Similar findings arose in a study of 119 patients with locally advanced adenocarcinoma of the esogastric junction evaluated in the MUNICON II trial (Lancet Onc 2007;8(9):797-805), which used the same 35 percent SUV reduction to differentiate between responders and non-responders. After three years, the median event-free survival for responders was 29.7 months, compared with 14.1 months. Withholding additional neoadjuvant chemotherapy to PET non-responders did not adversely affect their outcomes.

Head and neck cancers

Preliminary research from Klaus Zöphel, MD, of the University of Dresden University of Technology in Germany, suggests a response measure by FDG-PET is possible in the first or second week after RT for advanced stage head and neck squamous cell carcinoma.  

Hustinx described the 37-patient study during SNM 2011. Among those with a greater than 50 percent decline in SUVmax in the primary tumor from scans performed before and one to two weeks after the initiation of RT, 88 percent were still living 26 months after treatment. Locoregional control was maintained in 55 percent of responders after two years. For patients with less than a 50 percent decline in SUVmax, only 38 percent survived at 26 months, and locoregional control was maintained for 40 percent.

Head and neck cancers offer a quintessential example of how PET/CT aids RT treatment planning and assessment, says Dwight E. Heron, MD, vice chairman of radiation oncology at the University of Pittsburgh Medical Center (UPMC). Primary tumors may have necrotic cores or regions of aggressive, treatment-resistant cell clusters. The distribution of such cells can be identified in the tumor volume with FDG-PET/CT during RT planning. Appropriate radiation intensities can be applied throughout the tumor volume to assure eradication during intensity-modulated RT.

The procedure has become so reliable that UPMC oncologists monitor patients with a complete response by FDG-PET/CT with serial scans to spare them from surgical dissection, Heron says. One study found the two-year, progression-free status for patients with and without complete responses was 93 percent and 48 percent, respectively (Ann Oncol 2010;21(11):2278-2283).  

Questioning assumptions

While qualitative assessments are routinely performed at UPMC, quantitation is emphasized at Washington University in St. Louis to assess tumor heterogeneities in the FDG PET/CT of cervical cancer.

Perry W. Grigsby, MD, a radiation oncologist, works on both the experimental and theoretical levels, a combination that has led to interesting findings. In a recent paper, Grisby and Brooks conclude that the current measure of metabolic heterogeneity within cervical cancer do not predict disease outcome (Rad Onc 2011; online).

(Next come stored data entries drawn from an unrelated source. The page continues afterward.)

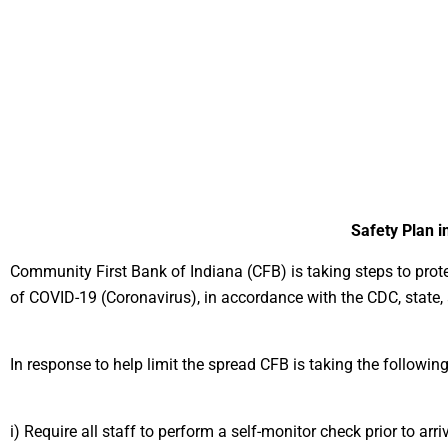
Safety Plan 
Community First Bank of Indiana (CFB) is taking steps to prot
of COVID-19 (Coronavirus), in accordance with the CDC, state, a
In response to help limit the spread CFB is taking the followi
i) Require all staff to perform a self-monitor check prior to a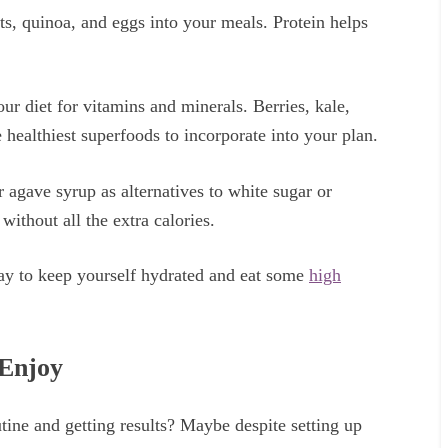
uts, quinoa, and eggs into your meals. Protein helps
our diet for vitamins and minerals. Berries, kale,
 healthiest superfoods to incorporate into your plan.
 agave syrup as alternatives to white sugar or
without all the extra calories.
day to keep yourself hydrated and eat some
high
 Enjoy
tine and getting results? Maybe despite setting up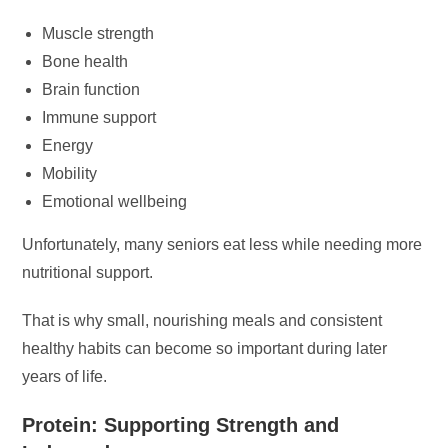
Muscle strength
Bone health
Brain function
Immune support
Energy
Mobility
Emotional wellbeing
Unfortunately, many seniors eat less while needing more
nutritional support.
That is why small, nourishing meals and consistent
healthy habits can become so important during later
years of life.
Protein: Supporting Strength and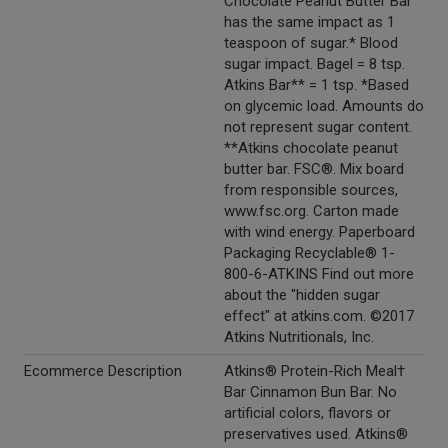
Chocolate Peanut Butter Bar
has the same impact as 1
teaspoon of sugar.* Blood
sugar impact. Bagel = 8 tsp.
Atkins Bar** = 1 tsp. *Based
on glycemic load. Amounts do
not represent sugar content.
**Atkins chocolate peanut
butter bar. FSC®. Mix board
from responsible sources,
www.fsc.org. Carton made
with wind energy. Paperboard
Packaging Recyclable® 1-
800-6-ATKINS Find out more
about the "hidden sugar
effect" at atkins.com. ©2017
Atkins Nutritionals, Inc.
Ecommerce Description
Atkins® Protein-Rich Meal†
Bar Cinnamon Bun Bar. No
artificial colors, flavors or
preservatives used. Atkins®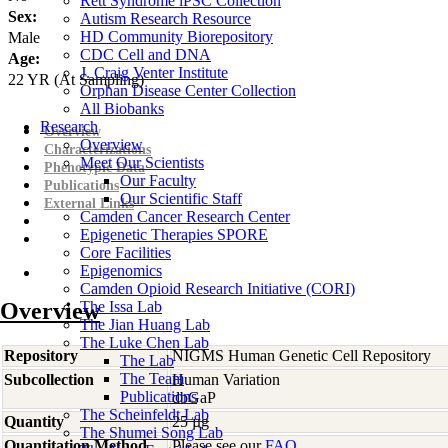
Rett Syndrome iPSC Collection
Sex:
Autism Research Resource
HD Community Biorepository
Male
CDC Cell and DNA
Age:
J. Craig Venter Institute
22
YR
(At Sampling)
Orphan Disease Center Collection
All Biobanks
Research
Overview
Overview
Characterizations
Meet Our Scientists
Phenotypic Data
Our Faculty
Publications
Our Scientific Staff
External Links
Camden Cancer Research Center
Epigenetic Therapies SPORE
Core Facilities
Epigenomics
Camden Opioid Research Initiative (CORI)
Overview
The Issa Lab
The Jian Huang Lab
The Luke Chen Lab
Repository
NIGMS Human Genetic Cell Repository
The Lab
The Team
Subcollection
Human Variation
Publications
dbGaP
The Scheinfeldt Lab
Quantity
25 µg
The Shumei Song Lab
Quantitation Method
Please see our
FAQ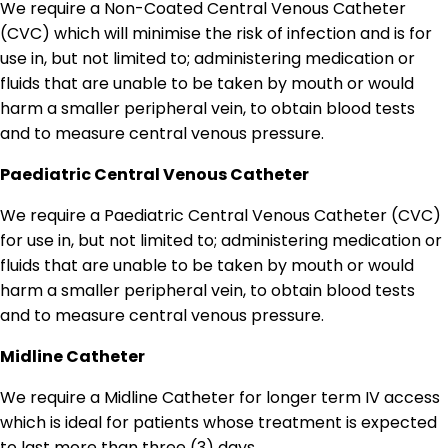
We require a Non-Coated Central Venous Catheter
(CVC) which will minimise the risk of infection and is for
use in, but not limited to; administering medication or
fluids that are unable to be taken by mouth or would
harm a smaller peripheral vein, to obtain blood tests
and to measure central venous pressure.
Paediatric Central Venous Catheter
We require a Paediatric Central Venous Catheter (CVC)
for use in, but not limited to; administering medication or
fluids that are unable to be taken by mouth or would
harm a smaller peripheral vein, to obtain blood tests
and to measure central venous pressure.
Midline Catheter
We require a Midline Catheter for longer term IV access
which is ideal for patients whose treatment is expected
to last more than three (3) days.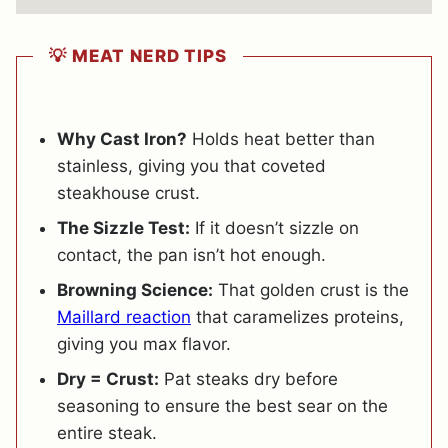
💡 MEAT NERD TIPS
Why Cast Iron?
Holds heat better than
stainless, giving you that coveted
steakhouse crust.
The Sizzle Test:
If it doesn’t sizzle on
contact, the pan isn’t hot enough.
Browning Science:
That golden crust is the
Maillard reaction
that caramelizes proteins,
giving you max flavor.
Dry = Crust:
Pat steaks dry before
seasoning to ensure the best sear on the
entire steak.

They argue that cancerous tumors are intrinsically heterogeneous. The lesions feature variations in gene expression, cell proliferation, vascularization and hypoxia. In a typical PET/CT image, such variations can be seen in bright regions juxtaposed with relatively dark areas.

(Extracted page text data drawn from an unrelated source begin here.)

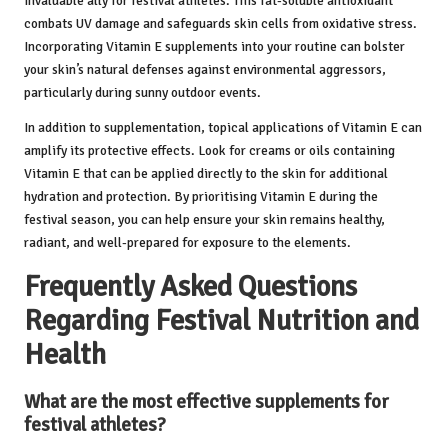
invaluable ally for festival athletes. This fat-soluble antioxidant
combats UV damage and safeguards skin cells from oxidative stress.
Incorporating Vitamin E supplements into your routine can bolster
your skin’s natural defenses against environmental aggressors,
particularly during sunny outdoor events.
In addition to supplementation, topical applications of Vitamin E can
amplify its protective effects. Look for creams or oils containing
Vitamin E that can be applied directly to the skin for additional
hydration and protection. By prioritising Vitamin E during the
festival season, you can help ensure your skin remains healthy,
radiant, and well-prepared for exposure to the elements.
Frequently Asked Questions
Regarding Festival Nutrition and
Health
What are the most effective supplements for
festival athletes?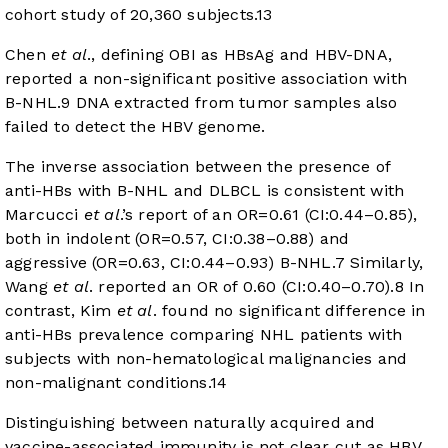
cohort study of 20,360 subjects.
13
Chen
et al
., defining OBI as HBsAg and HBV-DNA,
reported a non-significant positive association with
B-NHL.
9
DNA extracted from tumor samples also
failed to detect the HBV genome.
The inverse association between the presence of
anti-HBs with B-NHL and DLBCL is consistent with
Marcucci
et al
.’s report of an OR=0.61 (CI:0.44–0.85),
both in indolent (OR=0.57, CI:0.38–0.88) and
aggressive (OR=0.63, CI:0.44–0.93) B-NHL.
7
Similarly,
Wang
et al
. reported an OR of 0.60 (CI:0.40–0.70).
8
In
contrast, Kim
et al
. found no significant difference in
anti-HBs prevalence comparing NHL patients with
subjects with non-hematological malignancies and
non-malignant conditions.
14
Distinguishing between naturally acquired and
vaccine-associated immunity is not clear cut as HBV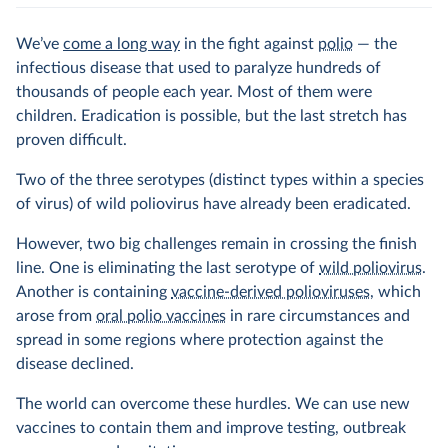
We’ve
come a long way
in the fight against
polio
— the
infectious disease that used to paralyze hundreds of
thousands of people each year. Most of them were
children. Eradication is possible, but the last stretch has
proven difficult.
Two of the three serotypes (distinct types within a species
of virus) of wild poliovirus have already been eradicated.
However, two big challenges remain in crossing the finish
line. One is eliminating the last serotype of
wild poliovirus
.
Another is containing
vaccine-derived polioviruses
, which
arose from
oral polio vaccines
in rare circumstances and
spread in some regions where protection against the
disease declined.
The world can overcome these hurdles. We can use new
vaccines to contain them and improve testing, outbreak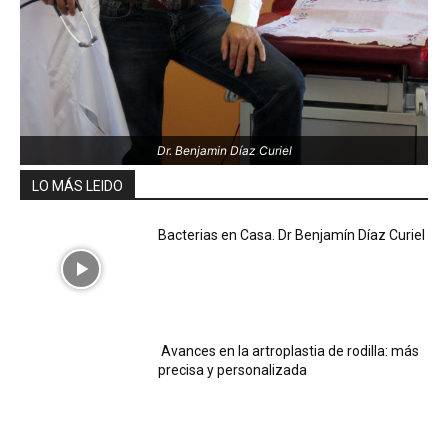
Dr. Benjamin Díaz Curiel
LO MÁS LEIDO
Bacterias en Casa. Dr Benjamín Díaz Curiel
Avances en la artroplastia de rodilla: más
precisa y personalizada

From a detailed analysis of PET image formation and presentation, Grigsby and Brooks conclude that the delineation of successfully and unsuccessfully treated cervical cancer patients is based exclusively on tumor volume, not from measures of tumor heterogeneity. They note that a more precise, geometric quantification of metabolic variations would lead to more effective treatment plans. Tumors having a particular shape or asymmetry may indicate the likely clinical outcome.

Such information could be used to determine the appropriateness of selected therapies and to more effectively target radiation to less responsive tumor regions, Grigsby says. As their research moves forward, Grigsby and Brooks are juggling variables relating to both tumor structure and physiology to identify more predictive combinations.